Following the film Avatar’s win at the Golden Globes, tribal people have claimed that the film tells the real story of their lives today.
A Penan man from Sarawak, in the Malaysian part of Borneo, told Survival, “The Penan people cannot live without the rainforest. The forest looks after us, and we look after it. We understand the plants and the animals because we have lived here for many, many years, since the time of our ancestors.
“The Na’vi people in ‘Avatar’ cry because their forest is destroyed. It’s the same with the Penan. Logging companies are chopping down our big trees and polluting our rivers, and the animals we hunt are dying.”
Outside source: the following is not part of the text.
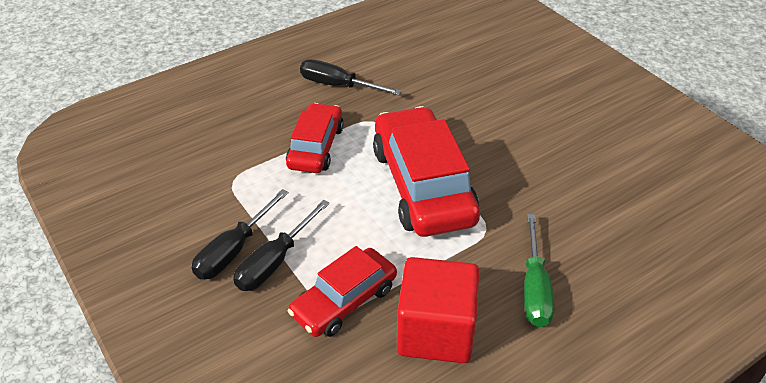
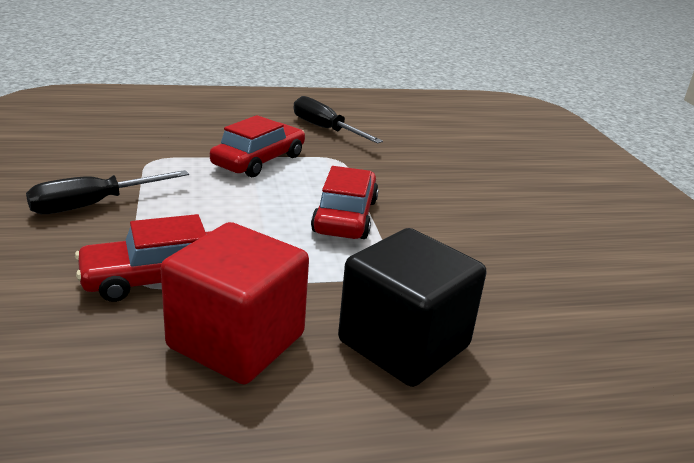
camera: 20 degrees right, 15 degrees down
(275, 261) = (123, 225): black screwdriver -> none
(423, 185) = (345, 216): red car -> red car, size x0.60
(534, 288) = (404, 344): green screwdriver -> black cube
Kalahari Bushman Jumanda Gakelebone said, “We the Bushmen are the first inhabitants in southern Africa. We are being denied rights to our land and appeal to the world to help us. ‘Avatar’ makes me happy as it shows the world about what it is to be a Bushman, and what our land is to us. Land and Bushmen are the same.”
Davi Kopenawa Yanomami, known as the Dalai Lama of the Rainforest, said, “My Yanomami people have always lived in peace with the forest. Our ancestors taught us to understand our land and animals. We have used this knowledge carefully, for our existence depends on it. My Yanomami land was invaded by miners. A fifth of our people died from diseases we had never known.”
Director James Cameron received his Golden Globes awards for “Avatar” last week, and revealed one of the central ideas of the film.
“Avatar asks us to see that everything is connected,” he said in his acceptance speech, “All human beings to each other, and us to the earth.”
Cameron was inspired by the Maori language of New Zealand when devising the language spoken by the Na’vi.
Survival’s director Stephen Corry says, “Just as the Na’vi describe the forest of Pandora as ‘their everything’, for most tribal peoples, life and land have always been deeply connected.
“The fundamental story of Avatar – if you take away the multi-coloured lemurs, the long-trunked horses and warring androids – is being played out time and time again, on our planet.
“Like the Na’vi of ‘Avatar’, the world’s last-remaining tribal peoples – from the Amazon to Siberia – are also at risk of extinction, as their lands are appropriated by powerful forces for profit-making reasons such as colonization, logging and mining.
“One of the best ways of protecting the our world’s natural heritage is surprisingly simple; it is to secure the land rights of tribal peoples.”